Desde hace miles de años, diversas culturas han relacionado la vida con la muerte por medio de distintos rituales.
Quisiera detenerme en la «domesticación del fuego», su producción, transporte y conservación, pues determina la separación definitiva de los paleantrópidos con respecto a sus predecesores zoológicos. El «documento» más antiguo data de Chu-ku-tien (unos 600.000 años antes de Cristo) pero ha debido producirse mucho antes y en muchos lugares diversos.
El hombre prehistórico mata para sobrevivir y establece una relación especial con la de sus víctimas; dar muerte a una fiera cazada o a un animal domesticado equivale a un sacrificio en el que las víctimas son intercambiables. Esta experiencia fundamental se ha conservado a través de los siglos disfrazada en las culturas más diversas. La creencia en una vida más allá de la muerte parece estar demostrada por el uso del ocre rojo, sustitutivo ritual de la sangre, y por ello símbolo de la vida en los cuidados enterramientos del Paleolítico.

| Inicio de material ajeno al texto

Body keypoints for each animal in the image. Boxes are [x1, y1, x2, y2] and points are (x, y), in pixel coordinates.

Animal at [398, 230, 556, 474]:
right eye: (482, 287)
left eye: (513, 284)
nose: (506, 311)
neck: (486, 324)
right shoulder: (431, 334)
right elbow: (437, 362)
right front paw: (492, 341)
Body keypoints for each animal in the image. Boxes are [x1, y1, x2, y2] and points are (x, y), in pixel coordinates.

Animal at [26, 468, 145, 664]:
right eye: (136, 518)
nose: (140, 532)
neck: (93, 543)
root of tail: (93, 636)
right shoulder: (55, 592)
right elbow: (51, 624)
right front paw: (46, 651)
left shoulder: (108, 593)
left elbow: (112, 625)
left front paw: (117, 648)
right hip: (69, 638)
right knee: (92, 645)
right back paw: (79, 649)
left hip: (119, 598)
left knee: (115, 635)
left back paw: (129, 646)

Y en la costumbre universalmente difundida de espolvorear con ocre rojo los cadáveres.
El emplazamiento de los enterramientos y la colocación de los restos ofrecen indudable testimonio de la esperanza de un renacimiento. Siempre orientados hacia el Este, indican la intención de solidarizar la suerte del alma con el curso del sol. Hay infinidad de mitos entre las religiones más alejadas entre sí. Existen rituales funerarios, objetos simbólicos, dibujos y colores así como la equiparación de las ofrendas “alimento para la muerte”, con el acto sexual. Para los indios kogis de Colombia, la tumba se identifica con el útero de la madre tierra y, por consiguiente, constituyen una simiente que fecunda a la Madre.

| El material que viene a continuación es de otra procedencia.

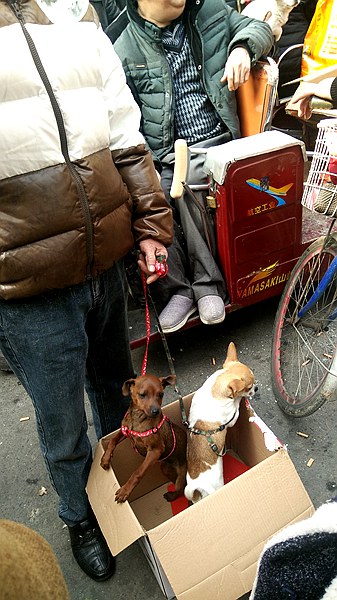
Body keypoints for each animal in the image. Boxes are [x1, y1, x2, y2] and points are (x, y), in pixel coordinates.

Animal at [100, 372, 186, 504]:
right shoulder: (125, 430)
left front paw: (125, 491)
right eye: (142, 395)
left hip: (181, 476)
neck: (138, 417)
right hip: (165, 468)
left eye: (161, 394)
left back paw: (172, 496)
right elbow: (113, 441)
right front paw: (105, 458)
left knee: (181, 490)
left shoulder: (155, 451)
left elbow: (137, 473)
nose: (156, 411)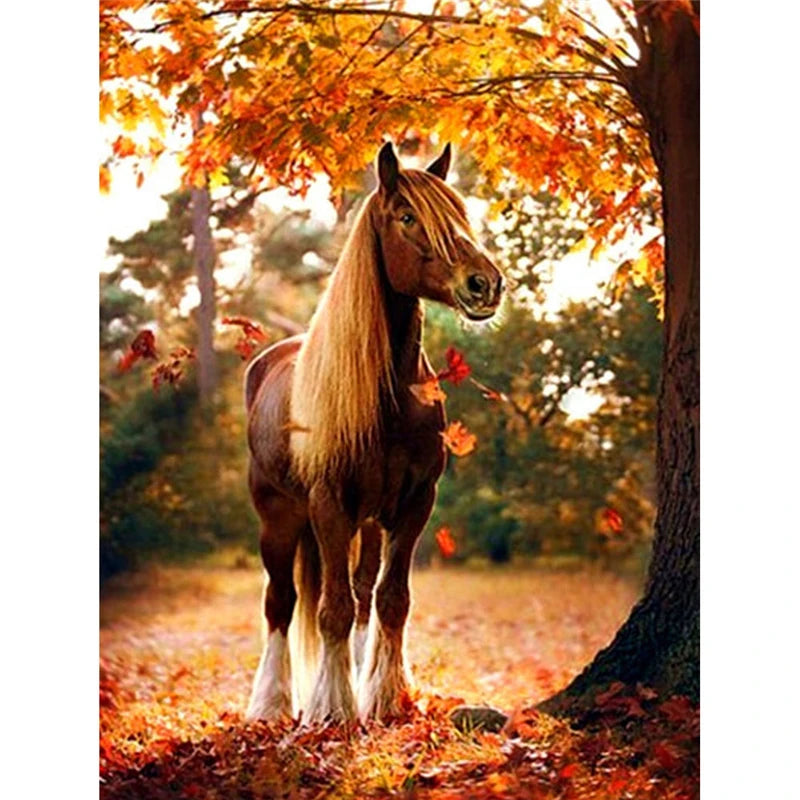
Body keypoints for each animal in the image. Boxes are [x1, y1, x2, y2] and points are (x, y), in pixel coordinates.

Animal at [244, 141, 504, 724]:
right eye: (407, 216)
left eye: (460, 213)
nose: (485, 284)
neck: (390, 399)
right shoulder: (329, 504)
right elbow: (332, 608)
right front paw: (332, 709)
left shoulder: (413, 504)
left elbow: (390, 599)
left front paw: (383, 697)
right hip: (279, 517)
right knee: (280, 603)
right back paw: (270, 704)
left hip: (365, 522)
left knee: (363, 594)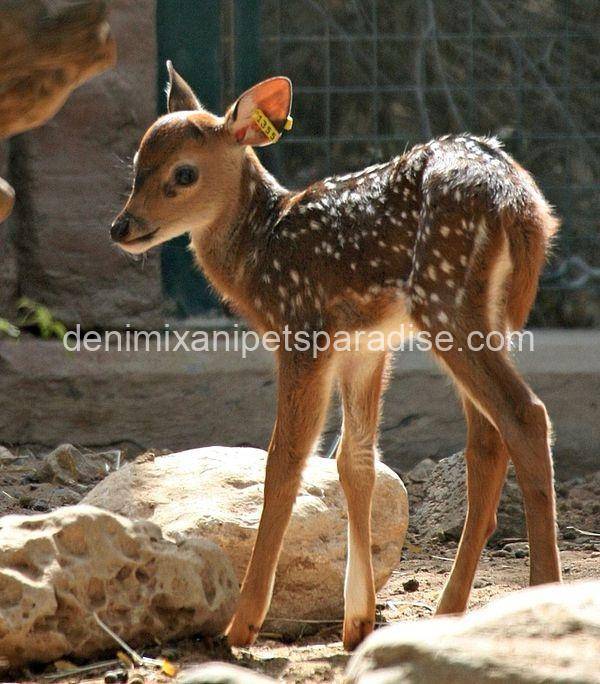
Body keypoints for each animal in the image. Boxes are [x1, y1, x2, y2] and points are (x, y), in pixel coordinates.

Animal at [111, 62, 561, 651]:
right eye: (137, 165)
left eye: (183, 174)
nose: (121, 227)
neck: (263, 250)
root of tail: (518, 203)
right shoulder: (366, 347)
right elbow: (356, 462)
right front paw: (357, 622)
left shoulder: (303, 331)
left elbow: (285, 459)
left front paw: (242, 624)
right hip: (495, 314)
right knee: (487, 438)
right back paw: (450, 612)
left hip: (446, 299)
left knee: (525, 415)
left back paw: (542, 597)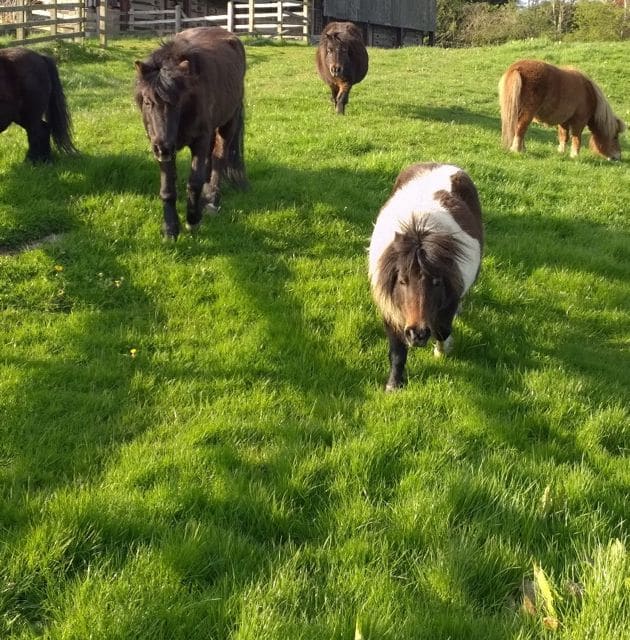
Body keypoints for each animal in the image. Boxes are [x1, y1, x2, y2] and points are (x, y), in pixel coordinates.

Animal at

Los cazadores primitivos creen que el hombre puede transformarse en animal, por eso cultivan misteriosas relaciones entre una persona y su animal totémico (nagualismo). Los enterramientos de animales son muy curiosos, la colocación de los cráneos y de los huesos largos en lugares elevados tiene un valor ritual; así como ofrecer a los seres supremos un bocado del animal al que se ha dado muerte. Todavía se conserva entre los cazadores modernos el ritual de embadurnar al joven cazador que ha dado muerte a su primera presa con la sangre y las entrañas del animal, al igual que se hace en muchos pueblos primitivos. Si el animal se ha destacado por su fiereza, por su lealtad y su valentía, se le cortan los genitales para ser devorados ritualmente y hacerse con la fuerza del bravo animal. En nuestros días, no pocos toreros, cuando han matado a un toro noble, con casta y que embistió bien, mandan a su mozo de espadas al desolladero para que le traiga las criadillas que cenará esa noche. Esa relación con el toro bravo llega a extremos de un profundo erotismo como han narrado muchos toreros que se han atrevido a hablar de sus experiencias íntimas después de haber leído la descripción que Juan Belmonte hizo de sus noches de lunas, cuando toreaba desnudo y furtivo en las dehesas. Hacer lunas y sentir una profunda identificación con el animal es un tema para iniciados.
La importancia de una idea religiosa arcaica se confirma por su capacidad de sobrevivir en épocas posteriores.